"Tan parecidas, tan diferentes" de Nelson Garrido

 Tan parecidas, tan diferentes


Nina acercó una silla al fogón y me la señaló.

—Vení, Lucio. Arrimate, debes de haber tomado frío. 

      Menuda, delgada, pero de manos fuertes, a Nina le brotaban chispitas en los ojos cuando hablaba.Tenía gracia.

     — Mirá, Chela, le queda bien. Y vos, que querías regalar todo lo de papá, ¿no ves? Al final alguien lo aprovechó. 

La hermana mayor murmuró algo inaudible, y salió de la cocina. Chela era más robusta que Nina, de mirada profunda, reflexiva, parecía estar siempre concentrada.

La camisa tenía olor a viejo, como el saco de lana, y el pantalón me quedaba un poco corto. Tuve un recuerdo vago y lejano del dueño de esa ropa. Cuando era chico iba con mi padre al boliche y los dos conversaban mientras yo exploraba el patio y más allá del alambrado.

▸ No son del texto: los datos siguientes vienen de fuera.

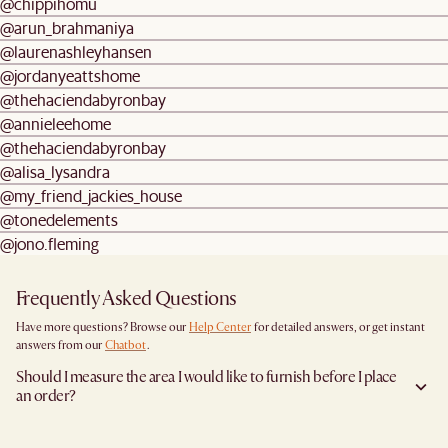
@chippihomu
@arun_brahmaniya
@laurenashleyhansen
@jordanyeattshome
@thehaciendabyronbay
@annieleehome
@thehaciendabyronbay
@alisa_lysandra
@my_friend_jackies_house
@tonedelements
@jono.fleming
Frequently Asked Questions
Have more questions? Browse our
Help Center
for detailed answers, or get instant
answers from our
Chatbot
.
Should I measure the area I would like to furnish before I place
an order?
Yes, we highly recommend measuring both your space and access pathways before
placing an order—especially for larger furniture items. This includes the spot where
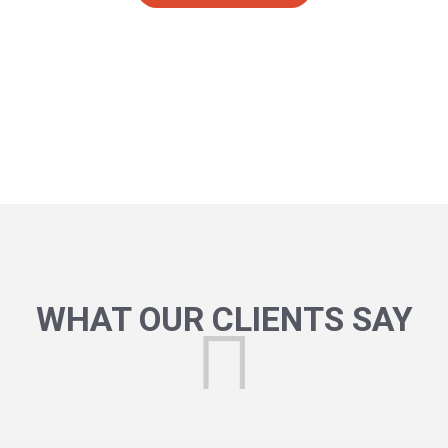
WHAT OUR CLIENTS SAY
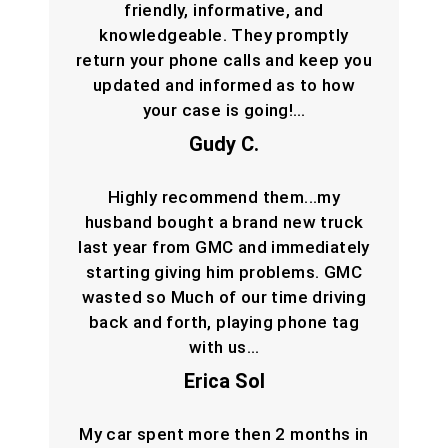
friendly, informative, and
knowledgeable. They promptly
return your phone calls and keep you
updated and informed as to how
your case is going!…
Gudy C.
Highly recommend them...my
husband bought a brand new truck
last year from GMC and immediately
starting giving him problems. GMC
wasted so Much of our time driving
back and forth, playing phone tag
with us…
Erica Sol
My car spent more then 2 months in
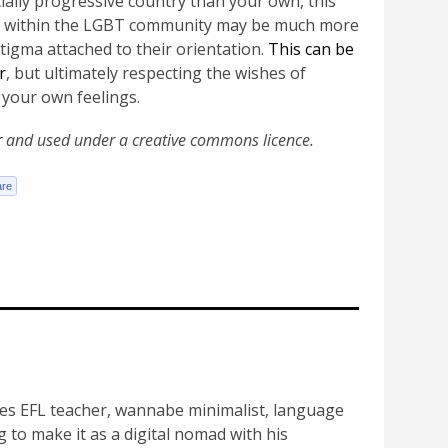
ocially progressive country than your own, this
le within the LGBT community may be much more
stigma attached to their orientation.
This can be
r
, but ultimately respecting the wishes of
 your own feelings.
r
and used under a creative commons licence.
s ­EFL teacher, wannabe ­minimalist, language
g to make it as a digital nomad with his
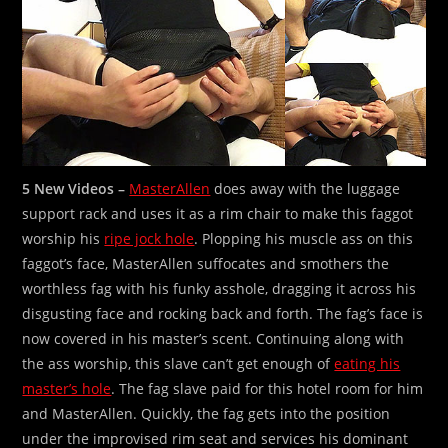
5 New Videos –
MasterAllen
does away with the luggage
support rack and uses it as a rim chair to make this faggot
worship his
ripe jock hole
. Plopping his muscle ass on this
faggot’s face, MasterAllen suffocates and smothers the
worthless fag with his funky asshole, dragging it across his
disgusting face and rocking back and forth. The fag’s face is
now covered in his master’s scent. Continuing along with
the ass worship, this slave can’t get enough of
eating his
master’s hole
. The fag slave paid for this hotel room for him
and MasterAllen. Quickly, the fag gets into the position
under the improvised rim seat and services his dominant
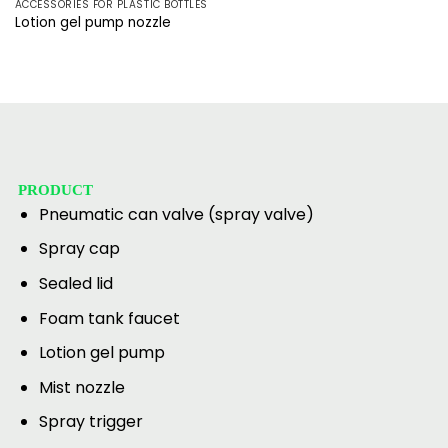
ACCESSORIES FOR PLASTIC BOTTLES
Lotion gel pump nozzle
PRODUCT
Pneumatic can valve (spray valve)
Spray cap
Sealed lid
Foam tank faucet
Lotion gel pump
Mist nozzle
Spray trigger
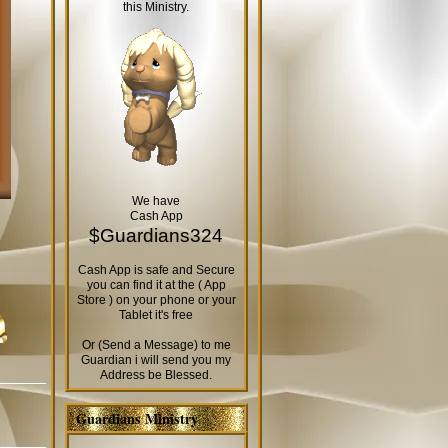
this Ministry.
We have
Cash App
$Guardians324
Cash App is safe and Secure
you can find it at the ( App
Store ) on your phone or your
Tablet it's free
Or (Send a Message) to me
Guardian i will send you my
Address be Blessed.
Guardians Ministry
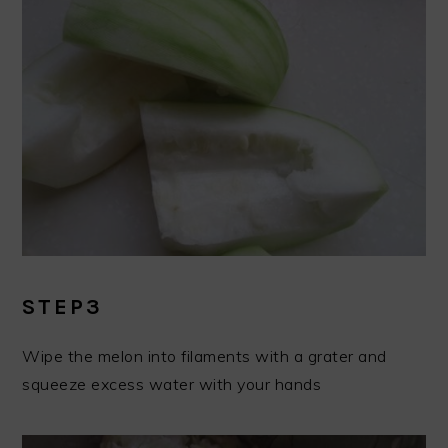
STEP3
Wipe the melon into filaments with a grater and
squeeze excess water with your hands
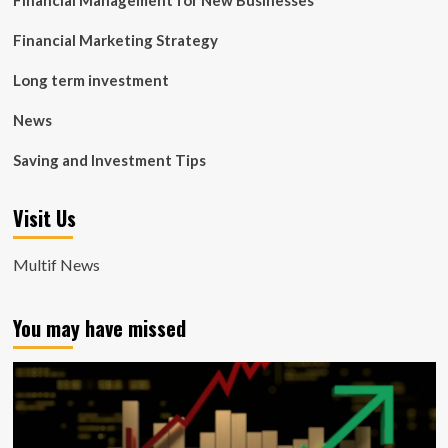
Financial Management for New Businesses
Financial Marketing Strategy
Long term investment
News
Saving and Investment Tips
Visit Us
Multif News
You may have missed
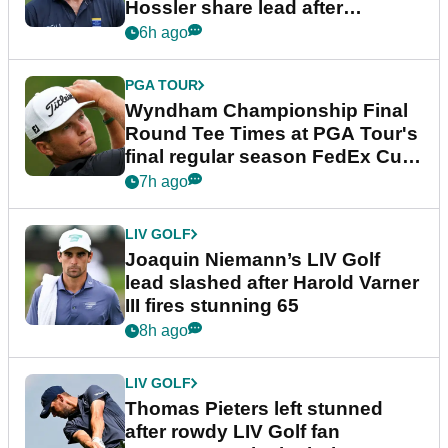
Hossler share lead after
dramatic final round
6h ago
PGA TOUR
Wyndham Championship Final
Round Tee Times at PGA Tour's
final regular season FedEx Cup
event
7h ago
LIV GOLF
Joaquin Niemann’s LIV Golf
lead slashed after Harold Varner
III fires stunning 65
8h ago
LIV GOLF
Thomas Pieters left stunned
after rowdy LIV Golf fan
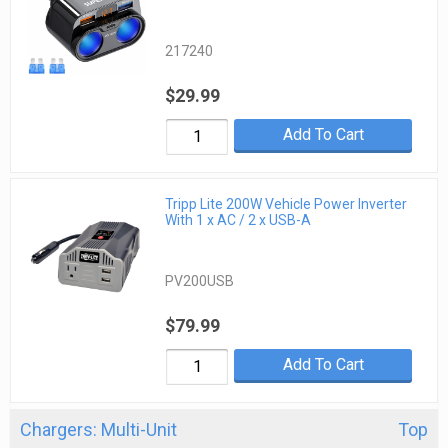
217240
$29.99
Add To Cart
Tripp Lite 200W Vehicle Power Inverter
With 1 x AC / 2 x USB-A
PV200USB
$79.99
Add To Cart
Chargers: Multi-Unit
Top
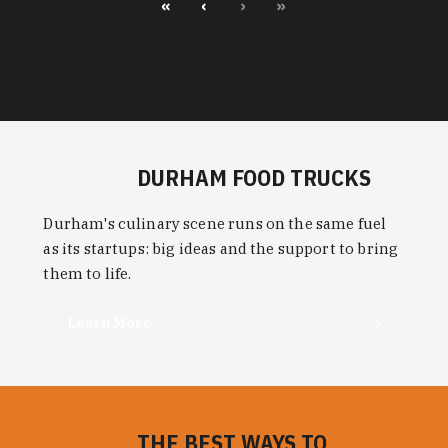
«
‹
›
»
DURHAM FOOD TRUCKS
Durham's culinary scene runs on the same fuel
as its startups: big ideas and the support to bring
them to life.
Learn More
THE BEST WAYS TO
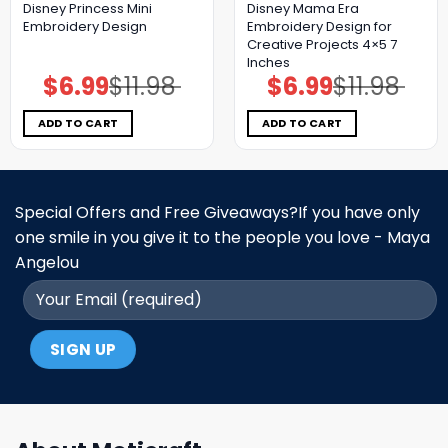
Disney Princess Mini
Disney Mama Era
Embroidery Design
Embroidery Design for
Creative Projects 4×5 7
Inches
$
6.99
$
11.98
$
6.99
$
11.98
Original
Current
Original
Current
price
price
price
price
was:
is:
was:
is:
$11.98.
$6.99.
$11.98.
$6.99.
ADD TO CART
ADD TO CART
Special Offers and Free Giveaways?If you have only
one smile in you give it to the people you love - Maya
Angelou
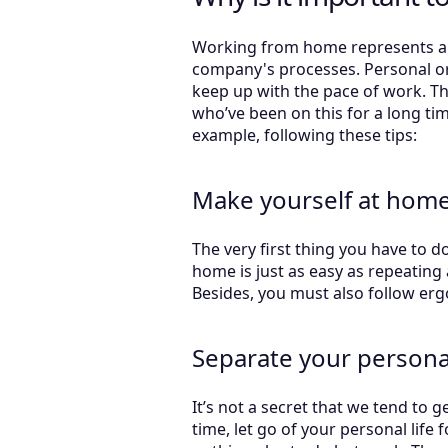
Working from home represents a ri
company's processes. Personal or 
keep up with the pace of work. Th
who’ve been on this for a long ti
example, following these tips:
Make yourself at home (
The very first thing you have to 
home is just as easy as repeating 
Besides, you must also follow erg
Separate your personal
It’s not a secret that we tend to
time, let go of your personal life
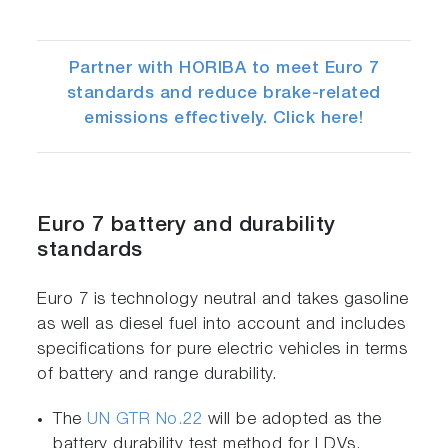
Partner with HORIBA to meet Euro 7
standards and reduce brake-related
emissions effectively. Click here!
Euro 7 battery and durability
standards
Euro 7 is technology neutral and takes gasoline
as well as diesel fuel into account and includes
specifications for pure electric vehicles in terms
of battery and range durability.
The
UN GTR No.22
will be adopted as the
battery durability test method for LDVs.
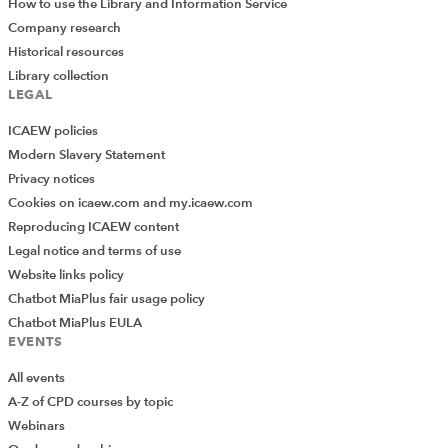
How to use the Library and Information Service
Company research
Historical resources
Library collection
LEGAL
ICAEW policies
Modern Slavery Statement
Privacy notices
Cookies on icaew.com and my.icaew.com
Reproducing ICAEW content
Legal notice and terms of use
Website links policy
Chatbot MiaPlus fair usage policy
Chatbot MiaPlus EULA
EVENTS
All events
A-Z of CPD courses by topic
Webinars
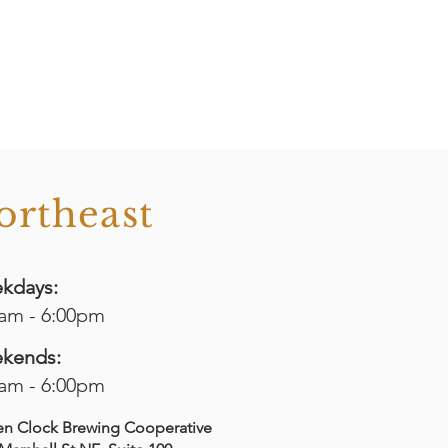
ortheast
kdays:
0am - 6:00pm
kends:
0am - 6:00pm
en Clock Brewing Cooperative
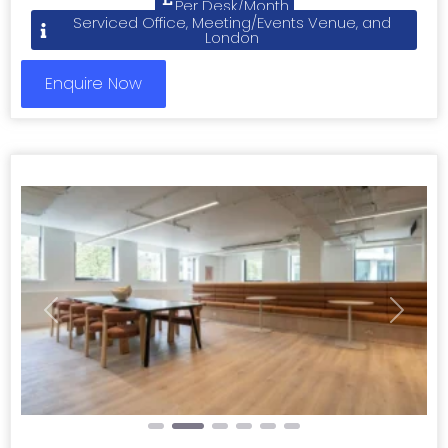
Per Desk/Month
Serviced Office, Meeting/Events Venue, and
London
Enquire Now
Previous
Next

—Gracias. Les estoy causando mucha molestia. 

—¿Molestia? Pero no, por favor. Acá pasa gente todo el día, pero visitas no tenemos casi nunca. ¿Los sobrinos? Irene nomás, pero solo en las vacaciones, y lo que es tu amigo Julián, desde diciembre que no aparece. Pasó a saludar, visita de médico. Casi que no se acuerda de las tías. Y vos, ¿lo ves?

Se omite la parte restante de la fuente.